Я оказался в воздухе на огромной высоте - наверное, километра два. Внизу подо мной, на залитой ярким солнечным светом равнине, раскинулся город - самый необычный из всех когда-либо виденных мной городов; и я падал туда. Город был огромен; он простирался во все стороны, насколько хватало глаз - а я лишь в следующий момент понял, что в этом мире горизонт находится куда дальше, чем на Земле. Собственно, горизонта как такового не было; далеко-далеко мир растворялся в дымке. Но не размеры города были удивительнее всего - в нем, казалось, соединились все города Земли. Я видел небоскребы из стекла и бетона и классические особняки с колоннами, крутые черепичные крыши средневековой Европы и купола восточных дворцов; блестела на солнце вода каналов, автомобили мчались по многорядным шоссе, а по булыжным мостовым неспешно двигались конные экипажи.
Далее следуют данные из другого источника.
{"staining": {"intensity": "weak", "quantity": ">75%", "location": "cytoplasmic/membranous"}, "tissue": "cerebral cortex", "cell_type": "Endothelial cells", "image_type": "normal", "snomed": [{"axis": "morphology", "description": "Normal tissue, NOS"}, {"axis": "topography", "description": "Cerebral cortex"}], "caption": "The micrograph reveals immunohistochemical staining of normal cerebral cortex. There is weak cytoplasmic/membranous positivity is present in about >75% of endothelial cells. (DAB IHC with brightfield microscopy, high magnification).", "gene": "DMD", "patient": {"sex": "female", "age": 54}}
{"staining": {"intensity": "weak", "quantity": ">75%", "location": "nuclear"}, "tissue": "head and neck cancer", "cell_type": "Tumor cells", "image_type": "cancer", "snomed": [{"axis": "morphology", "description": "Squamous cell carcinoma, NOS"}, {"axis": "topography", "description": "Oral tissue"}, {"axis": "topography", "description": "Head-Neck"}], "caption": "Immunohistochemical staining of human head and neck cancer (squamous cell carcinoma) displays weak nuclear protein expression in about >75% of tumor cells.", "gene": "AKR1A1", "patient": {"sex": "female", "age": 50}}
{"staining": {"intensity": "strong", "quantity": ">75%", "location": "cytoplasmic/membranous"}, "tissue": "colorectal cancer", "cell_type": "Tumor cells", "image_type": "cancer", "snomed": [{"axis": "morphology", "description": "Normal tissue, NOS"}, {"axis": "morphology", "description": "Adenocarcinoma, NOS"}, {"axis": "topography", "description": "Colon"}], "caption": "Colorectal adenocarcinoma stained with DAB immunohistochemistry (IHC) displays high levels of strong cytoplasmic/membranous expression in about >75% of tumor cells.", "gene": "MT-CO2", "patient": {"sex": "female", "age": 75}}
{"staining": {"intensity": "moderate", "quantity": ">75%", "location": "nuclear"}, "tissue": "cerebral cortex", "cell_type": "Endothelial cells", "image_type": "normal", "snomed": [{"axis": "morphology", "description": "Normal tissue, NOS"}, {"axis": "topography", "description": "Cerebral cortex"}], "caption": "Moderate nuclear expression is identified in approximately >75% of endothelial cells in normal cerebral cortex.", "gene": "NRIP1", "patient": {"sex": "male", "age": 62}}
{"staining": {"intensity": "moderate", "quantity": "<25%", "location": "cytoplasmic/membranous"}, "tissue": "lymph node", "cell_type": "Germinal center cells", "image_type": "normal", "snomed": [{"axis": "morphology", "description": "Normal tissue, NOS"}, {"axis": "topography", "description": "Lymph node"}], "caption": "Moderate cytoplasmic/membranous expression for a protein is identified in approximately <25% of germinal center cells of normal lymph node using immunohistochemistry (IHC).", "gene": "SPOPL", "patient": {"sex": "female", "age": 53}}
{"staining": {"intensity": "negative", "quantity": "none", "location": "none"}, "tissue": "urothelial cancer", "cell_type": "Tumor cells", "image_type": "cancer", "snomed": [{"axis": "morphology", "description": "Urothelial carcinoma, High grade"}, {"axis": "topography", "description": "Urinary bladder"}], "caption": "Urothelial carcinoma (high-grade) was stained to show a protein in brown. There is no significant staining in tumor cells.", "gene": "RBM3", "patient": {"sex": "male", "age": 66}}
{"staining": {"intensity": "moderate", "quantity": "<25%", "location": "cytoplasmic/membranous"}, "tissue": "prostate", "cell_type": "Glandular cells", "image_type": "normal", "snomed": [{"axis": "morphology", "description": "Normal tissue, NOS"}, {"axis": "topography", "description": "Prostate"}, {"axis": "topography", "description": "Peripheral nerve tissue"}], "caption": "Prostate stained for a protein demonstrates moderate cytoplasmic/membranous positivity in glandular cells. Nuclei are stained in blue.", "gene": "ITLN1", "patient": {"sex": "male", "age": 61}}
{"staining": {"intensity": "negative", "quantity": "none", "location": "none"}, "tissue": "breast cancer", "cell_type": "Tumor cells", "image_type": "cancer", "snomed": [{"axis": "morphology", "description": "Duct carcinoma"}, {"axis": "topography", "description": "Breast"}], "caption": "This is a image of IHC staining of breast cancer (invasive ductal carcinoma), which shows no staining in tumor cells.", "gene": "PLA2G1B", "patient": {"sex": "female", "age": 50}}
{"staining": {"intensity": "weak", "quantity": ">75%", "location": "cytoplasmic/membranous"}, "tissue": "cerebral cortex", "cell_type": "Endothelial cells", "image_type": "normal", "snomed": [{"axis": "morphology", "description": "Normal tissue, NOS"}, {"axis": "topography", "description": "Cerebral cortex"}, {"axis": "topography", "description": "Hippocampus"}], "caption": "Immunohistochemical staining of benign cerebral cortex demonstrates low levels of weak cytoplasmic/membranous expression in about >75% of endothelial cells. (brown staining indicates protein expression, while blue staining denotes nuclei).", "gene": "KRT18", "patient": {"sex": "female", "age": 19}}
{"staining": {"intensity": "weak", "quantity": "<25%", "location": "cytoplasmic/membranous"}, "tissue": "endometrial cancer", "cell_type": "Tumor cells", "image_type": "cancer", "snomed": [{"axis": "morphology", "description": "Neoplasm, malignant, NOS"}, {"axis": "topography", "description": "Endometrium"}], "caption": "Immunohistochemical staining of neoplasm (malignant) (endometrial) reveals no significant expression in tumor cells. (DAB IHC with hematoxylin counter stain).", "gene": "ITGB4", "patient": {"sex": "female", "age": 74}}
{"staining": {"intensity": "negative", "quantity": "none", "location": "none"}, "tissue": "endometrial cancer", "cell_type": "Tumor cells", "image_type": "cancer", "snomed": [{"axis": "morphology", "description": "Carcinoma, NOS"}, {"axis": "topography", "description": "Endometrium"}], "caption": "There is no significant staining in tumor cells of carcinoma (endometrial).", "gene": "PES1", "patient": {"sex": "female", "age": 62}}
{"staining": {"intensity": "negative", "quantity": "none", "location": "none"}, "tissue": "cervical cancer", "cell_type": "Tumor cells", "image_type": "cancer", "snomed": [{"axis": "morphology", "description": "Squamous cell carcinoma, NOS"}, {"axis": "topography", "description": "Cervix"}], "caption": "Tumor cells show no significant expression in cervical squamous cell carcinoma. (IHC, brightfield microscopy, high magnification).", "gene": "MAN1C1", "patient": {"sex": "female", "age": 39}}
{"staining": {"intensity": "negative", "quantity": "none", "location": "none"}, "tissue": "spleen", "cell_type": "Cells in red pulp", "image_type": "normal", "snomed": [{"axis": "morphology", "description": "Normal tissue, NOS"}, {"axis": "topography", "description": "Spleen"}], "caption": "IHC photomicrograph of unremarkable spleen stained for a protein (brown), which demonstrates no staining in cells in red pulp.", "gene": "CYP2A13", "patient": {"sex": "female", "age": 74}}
"Если это и есть небесный Иерусалим, то рай устроен куда более технократично, чем полагают священники, - подумал я. -Впрочем, узнав, что такой, как я, попадет в рай, они и вовсе позеленели бы от злости."
Словно в ответ на эту мысль я заметил, что направление моего полета изменилось. Я по-прежнему падал вниз, но меня явственно сносило все больше и больше в сторону. Я не боялся разбиться при падении - было бы слишком нелепо умереть во второй раз - но, по мере того, как скорость бокового дрейфа все увеличивалась, это начало меня беспокоить. Пока внизу мелькали бесконечные крыши, сады и парки города, я еще мог тешить себя мыслью, что меня просто доставляют в нужный квартал - но вот дома поредели, стали попадаться пустыри, а меня несло все дальше и дальше. Теперь я уже не падал, а медленно снижался, словно самолет на бреющем полете; но место приземления, судя по всему, было еще далеко. Промелькнули предместья; внизу проносились холмы и перелески. Несколько раз я пролетал над небольшими городами и деревнями - в отличие от большого города, они не были отмечены печатью эклектики; попадались фермы с обширными квадратами желтеющих полей и одинокие особняки в старинном стиле. Я заметил, что постепенно становится темнее; если город был залит светом летнего полудня, то над местами, где я летел теперь, день клонился к вечеру.
Растительность внизу становилась все более чахлой; исчезли деревья, травяной покров распадался на все более редкие островки, лишь уродливые ветви колючего кустарника еще поднимались над глинистой и каменистой почвой. Сгущались сумерки; теперь я отчетливо видел, что впереди еще темнее, сзади же, там, где остался город, все еще виден был свет. Скорость полета замедлилась, но меня попрежнему несло в пустыню и в темноту, и я окончательно убедился, что мои мысли о рае были очень преждевременными.
Наконец скорость упала настолько, что, будь я самолетом, уже не могла бы держать меня в воздухе. Каменистая почва быстро приближалась. Через несколько мгновений я ударился о нее обеими ногами, упал и перекатился, почувствовав, что у меня снова есть тело. Полет закончился.